These are just some of the recommendations made by a city-appointed reparations committee tasked with a thorny question: What would it take to atone for the centuries of U.S. slavery {Bullshit. Slavery in the United States existed for less than 100 years: 1776 to 1865 is not "centuries"} and generations of systemic racism that continue to keep Black Americans on the bottom rungs of health, education and economic prosperity, and over-represented in prisons and homeless populations?
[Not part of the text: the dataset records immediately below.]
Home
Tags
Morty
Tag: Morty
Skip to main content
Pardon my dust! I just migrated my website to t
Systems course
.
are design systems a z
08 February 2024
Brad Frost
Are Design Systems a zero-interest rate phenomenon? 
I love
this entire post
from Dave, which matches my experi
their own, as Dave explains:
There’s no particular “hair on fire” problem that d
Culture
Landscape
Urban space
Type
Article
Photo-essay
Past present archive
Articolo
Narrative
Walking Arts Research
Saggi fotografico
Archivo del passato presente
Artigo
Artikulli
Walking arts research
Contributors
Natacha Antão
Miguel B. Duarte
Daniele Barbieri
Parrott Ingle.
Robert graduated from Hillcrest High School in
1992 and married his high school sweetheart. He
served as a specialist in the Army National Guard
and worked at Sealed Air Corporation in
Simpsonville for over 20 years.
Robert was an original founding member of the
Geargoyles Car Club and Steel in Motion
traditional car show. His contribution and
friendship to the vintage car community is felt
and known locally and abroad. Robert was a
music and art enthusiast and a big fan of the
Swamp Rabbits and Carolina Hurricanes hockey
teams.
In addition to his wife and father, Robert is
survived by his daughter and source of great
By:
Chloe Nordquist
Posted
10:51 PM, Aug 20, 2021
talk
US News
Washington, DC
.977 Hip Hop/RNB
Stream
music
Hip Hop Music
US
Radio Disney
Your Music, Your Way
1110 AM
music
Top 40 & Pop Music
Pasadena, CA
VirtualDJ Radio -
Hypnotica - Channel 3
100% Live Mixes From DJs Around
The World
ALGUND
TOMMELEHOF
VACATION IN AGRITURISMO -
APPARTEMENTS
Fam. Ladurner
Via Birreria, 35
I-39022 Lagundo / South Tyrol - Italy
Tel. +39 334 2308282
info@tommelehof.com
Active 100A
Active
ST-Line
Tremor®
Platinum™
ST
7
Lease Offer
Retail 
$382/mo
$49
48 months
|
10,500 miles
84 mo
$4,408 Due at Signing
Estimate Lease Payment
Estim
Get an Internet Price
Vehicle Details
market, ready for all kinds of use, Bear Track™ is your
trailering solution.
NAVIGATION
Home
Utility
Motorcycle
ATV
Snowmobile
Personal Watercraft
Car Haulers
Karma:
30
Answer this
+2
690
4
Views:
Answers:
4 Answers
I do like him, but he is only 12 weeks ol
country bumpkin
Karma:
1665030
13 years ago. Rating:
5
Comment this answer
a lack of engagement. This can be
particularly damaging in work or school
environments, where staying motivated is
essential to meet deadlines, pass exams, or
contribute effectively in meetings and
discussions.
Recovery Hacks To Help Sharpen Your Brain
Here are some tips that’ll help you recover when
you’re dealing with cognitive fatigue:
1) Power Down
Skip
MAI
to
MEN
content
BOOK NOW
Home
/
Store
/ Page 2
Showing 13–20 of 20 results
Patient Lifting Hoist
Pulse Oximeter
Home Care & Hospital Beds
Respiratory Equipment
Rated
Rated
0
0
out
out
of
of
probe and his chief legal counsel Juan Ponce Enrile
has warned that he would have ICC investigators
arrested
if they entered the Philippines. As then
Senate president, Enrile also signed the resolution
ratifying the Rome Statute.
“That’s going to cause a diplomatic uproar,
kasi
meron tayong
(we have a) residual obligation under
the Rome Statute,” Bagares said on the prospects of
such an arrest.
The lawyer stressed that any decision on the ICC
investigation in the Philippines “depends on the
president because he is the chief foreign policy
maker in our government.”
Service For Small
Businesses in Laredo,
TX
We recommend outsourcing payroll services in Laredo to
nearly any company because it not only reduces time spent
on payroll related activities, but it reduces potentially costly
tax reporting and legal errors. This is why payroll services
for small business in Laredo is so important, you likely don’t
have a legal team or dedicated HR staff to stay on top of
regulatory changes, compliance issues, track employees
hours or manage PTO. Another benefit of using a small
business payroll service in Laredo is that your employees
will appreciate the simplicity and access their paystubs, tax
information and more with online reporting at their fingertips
Apparently some Black Americans are just completely unaffected by all that systemic racism holding them down. Oprah Winfrey, Clarence Thomas, Barrack Obama, Ben Carson, Colin Powell, and others managed just fine. George Washington Carver had demonstrated, as had dozens of other notable achievers that doing, not whining is the key to success, just the same as it is for people of any color.
While 'generational wealth' is a nice springboard for some, most of that is gone by the 2nd or 3rd generation, so there are no guarantees anyone is going to start out any better than the next person, and some of the most successful started with little more than an idea and built on that--and built empires in a generation.
You want education? Go to the Library and learn.
You want success? Work hard, learn how to make the fruits of your labors work for you, and don't piss them away on trinkets and superficialities. If only I had known then what I know now.
But beyond the money, wealth is more than just stuff, it's family, it's that next generation with one or two inspired to carry a torch forward for the benefit of all, not just every man for himself.
Iron bars do not a prison make nor chains a captive. Until those who claim to suffer from bondage free themselves from the notion that their success depends on anyone but themselves (and perhaps The Almighty), they will not be free, and no amount of money will ever change that.